Three Steps Every Communicator Should Take to Prepare.

By May 15, 2015July 7th, 2020Communication
steps communicators should take

For some of the more seasoned communicators these steps will be elementary, however certainly a good reminder. For those of you that are just starting your call to ministry, I find these steps helpful in my preparation. I hope you find them helpful too. Communication is your opportunity to creatively connect the dots between people’s experience and faith, so do it justice. So here are three steps every communicator should take to prepare a talk.

  1. Do your homework. 

Pastors, I beg you—please do your homework.  Spend time with your talk; let it stew in your brain for a few days (at least). Read as many secondary sources as you can get your hands on for your topic, read, read some more, read commentaries, listen to music, and watch movies on your topic.   You should never write your talk the day before you’re giving it, that doesn’t do justice to creating space for God to communicate through you. Be ahead of your sermon by at least one week, meaning you should have your sermon written the Sunday before it is given.  This will allow you enough time to make major edits and to rework areas that simply don’t work.

  1. Manuscript

There is nothing worse than hearing a communicator that hasn’t thought through the implications of her or his words.  Clearly lay out what you’re attempting to convey by crafting the single most persuasive thing you want to leave your audience thinking and go from there.  By starting at the end, you know the direction of your talk.  Write exactly what you want to say so that you’re not deviating from the point of your talk.

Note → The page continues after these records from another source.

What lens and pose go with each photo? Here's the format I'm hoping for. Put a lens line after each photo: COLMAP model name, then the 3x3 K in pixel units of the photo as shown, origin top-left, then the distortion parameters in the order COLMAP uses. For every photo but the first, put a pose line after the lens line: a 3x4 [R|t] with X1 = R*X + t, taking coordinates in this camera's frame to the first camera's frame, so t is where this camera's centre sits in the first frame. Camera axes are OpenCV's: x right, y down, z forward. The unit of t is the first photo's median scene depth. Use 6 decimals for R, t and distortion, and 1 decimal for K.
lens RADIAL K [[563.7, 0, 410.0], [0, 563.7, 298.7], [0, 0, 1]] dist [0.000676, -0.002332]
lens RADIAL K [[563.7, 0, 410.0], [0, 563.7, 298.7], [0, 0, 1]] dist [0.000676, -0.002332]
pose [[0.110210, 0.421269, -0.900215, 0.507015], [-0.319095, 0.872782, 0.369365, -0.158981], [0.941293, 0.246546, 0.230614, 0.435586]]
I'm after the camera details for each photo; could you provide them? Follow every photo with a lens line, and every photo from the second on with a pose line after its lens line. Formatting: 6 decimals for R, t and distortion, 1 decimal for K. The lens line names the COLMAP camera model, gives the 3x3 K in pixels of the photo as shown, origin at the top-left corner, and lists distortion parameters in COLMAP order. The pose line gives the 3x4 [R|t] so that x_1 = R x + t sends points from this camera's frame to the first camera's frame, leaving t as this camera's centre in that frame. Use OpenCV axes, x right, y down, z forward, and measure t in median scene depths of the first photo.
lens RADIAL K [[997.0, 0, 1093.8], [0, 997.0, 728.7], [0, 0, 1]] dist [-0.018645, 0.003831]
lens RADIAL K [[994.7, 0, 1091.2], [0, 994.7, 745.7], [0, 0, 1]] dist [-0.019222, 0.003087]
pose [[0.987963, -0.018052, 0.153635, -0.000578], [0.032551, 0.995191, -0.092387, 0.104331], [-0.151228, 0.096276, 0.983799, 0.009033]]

I realize that some of you are great at speaking off-the-cuff and sensing the movement of the Spirit. However, I’m willing to bet that this is not a gift of a majority of communicators. For those of you that have a habit of sensing God calling you to add points to your sermon at the last minute, I would recommend resisting the urge to edit while communicating. Trust that God has illuminated in advance, what he wants your congregation to hear.  Don’t get yourself in trouble because you haven’t thought through what you’ve added last minute (this includes terrible jokes).

  1. Outline and Memorize

Congrats, you’ve made a manuscript now shrink it to an outline and start to memorize key points.  By outlining your talk, you’re assuring that you don’t lose your voice.  Far too often when reading directly from the manuscript we start reading instead of communicating for understanding.  I’m very guilty of this, but I’ve come to realize that it’s a crutch for our own comfort.  Memorize key points and transitions from your talk, it will help things flow nicely and you can walk away from your outline and make stronger connections with your audience.   Don’t just say it–show it.

What have you found helpful when preparing a sermon or talk?

I’d love to know for my own communication habits.